Tax season, everyone’s favorite time of year, is upon us once again. Counting today, you have 10 days left to tell the government exactly how much money you didn’t make last year … better hurry, time’s a’ wastin’!
I am one of the most unfortunate this year: I will be filing taxes for the very first time. Until last year, I had never had a job in the 19 years of my existence, and I hadn’t planned on getting one until I was safely out of college (naive, yes, but I was trying my best to get away with doing as little as possible).
I got my first job last March after a rather unfortunate auto accident left me strapped for cash at the worst time of the year – right after Christmas and Valentine’s Day when I had already spent most of the money I had on buying things for everyone but myself. Begrudgingly, I popped the collar on my polo shirt and dragged myself into Hollister, where some of my friends were working at the time. They assured me it was a good job, and indeed it has been an easy and enjoyable first foray into the working world. Things were sailing along quite smoothly for me until this January when I got a sinister little slip of paper in the mail.
You know exactly what I’m talking about – the W-2. I stared at it blankly for several minutes, trying to come to grips with the dismally small amount of electronic cash, deposited into my bank account, I had earned in 2005.
After the shock and depression wore off, I promptly threw it on a forgotten bench in my house and vowed never to look upon its ugly face again.
Until a few days ago, that is, when I realized taxes were due in mere weeks and I had yet to gain a firm understanding of exactly what taxes were. I noticed at the top of the W-2 that it said “Safe!
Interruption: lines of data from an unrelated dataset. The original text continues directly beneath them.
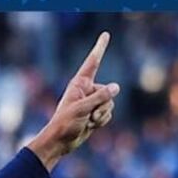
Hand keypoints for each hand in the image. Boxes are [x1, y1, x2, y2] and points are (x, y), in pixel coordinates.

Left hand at [28, 32, 119, 170]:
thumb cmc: (66, 122)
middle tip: (88, 115)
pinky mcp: (95, 113)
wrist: (61, 142)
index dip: (100, 48)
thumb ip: (100, 97)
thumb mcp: (83, 108)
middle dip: (102, 106)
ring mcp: (92, 102)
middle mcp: (87, 90)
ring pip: (110, 104)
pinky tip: (90, 125)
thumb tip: (116, 87)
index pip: (92, 62)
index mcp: (80, 84)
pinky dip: (102, 121)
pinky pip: (108, 114)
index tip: (105, 35)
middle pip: (108, 92)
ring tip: (87, 121)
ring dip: (101, 115)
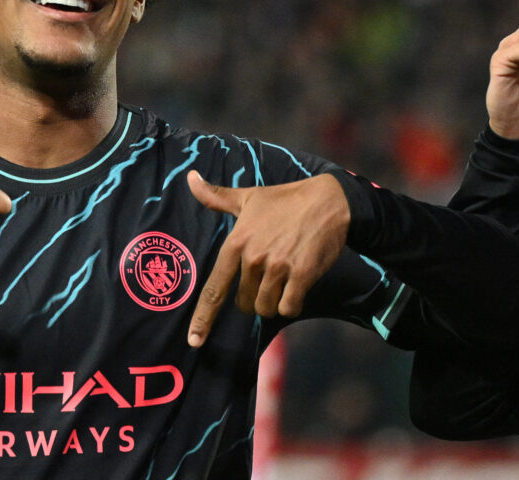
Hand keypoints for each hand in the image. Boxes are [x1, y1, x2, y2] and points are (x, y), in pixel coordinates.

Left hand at [185, 171, 349, 346]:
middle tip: (267, 276)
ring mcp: (279, 266)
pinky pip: (289, 307)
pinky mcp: (303, 274)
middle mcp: (254, 257)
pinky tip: (297, 286)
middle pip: (244, 302)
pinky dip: (292, 303)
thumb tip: (189, 179)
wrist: (328, 201)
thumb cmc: (284, 201)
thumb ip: (216, 197)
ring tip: (283, 279)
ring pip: (266, 308)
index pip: (214, 288)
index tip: (194, 340)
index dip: (203, 318)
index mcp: (237, 242)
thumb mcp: (247, 197)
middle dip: (253, 297)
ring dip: (273, 302)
Easy! E-FILE,” so I thought that sounded like it was for me. Safe, easy, and I didn’t have to sign off AIM to do it.
The ad told me to go to www.irs.gov, so I did. The problem with the IRS web site, like most government sites (and most government), is that it is overly complicated and vague and contains no valuable information.
The words “E-FILE” did not appear until the bottom fourth of the page. When I clicked those words, it took me to what appeared to be a bad government version of Google – a list of “free” web services I could use to file my taxes electronically. “Free” in this day and age apparently means “$19.95,” and that sum would be more than a fourth of what I would probably get on my return. No way, Jos.
Frustrated and confused, I asked a few seasoned veterans of the business world how they filed their taxes. Turns out my parents pay a CPA more money than I could hope of getting on my return to file their taxes, and all of my other friends just give their W-2s to their parents. Usually relying as little on parental support as possible, I could for once see why they still hadn’t learned to do this thing for themselves.
So here I am, still confused, still staring at my measly W-2.
If taxes have been a fundamental part of this country since before it was even founded, how come the government can’t tell you how to file them?
How did they expect this information to be passed down – oral tradition? Are we supposed to teach our children about the Emancipation Proclamation, how to clean your ears and how to file taxes?
That’s what my life has come to -“life, liberty and the pursuit of a proper income tax form.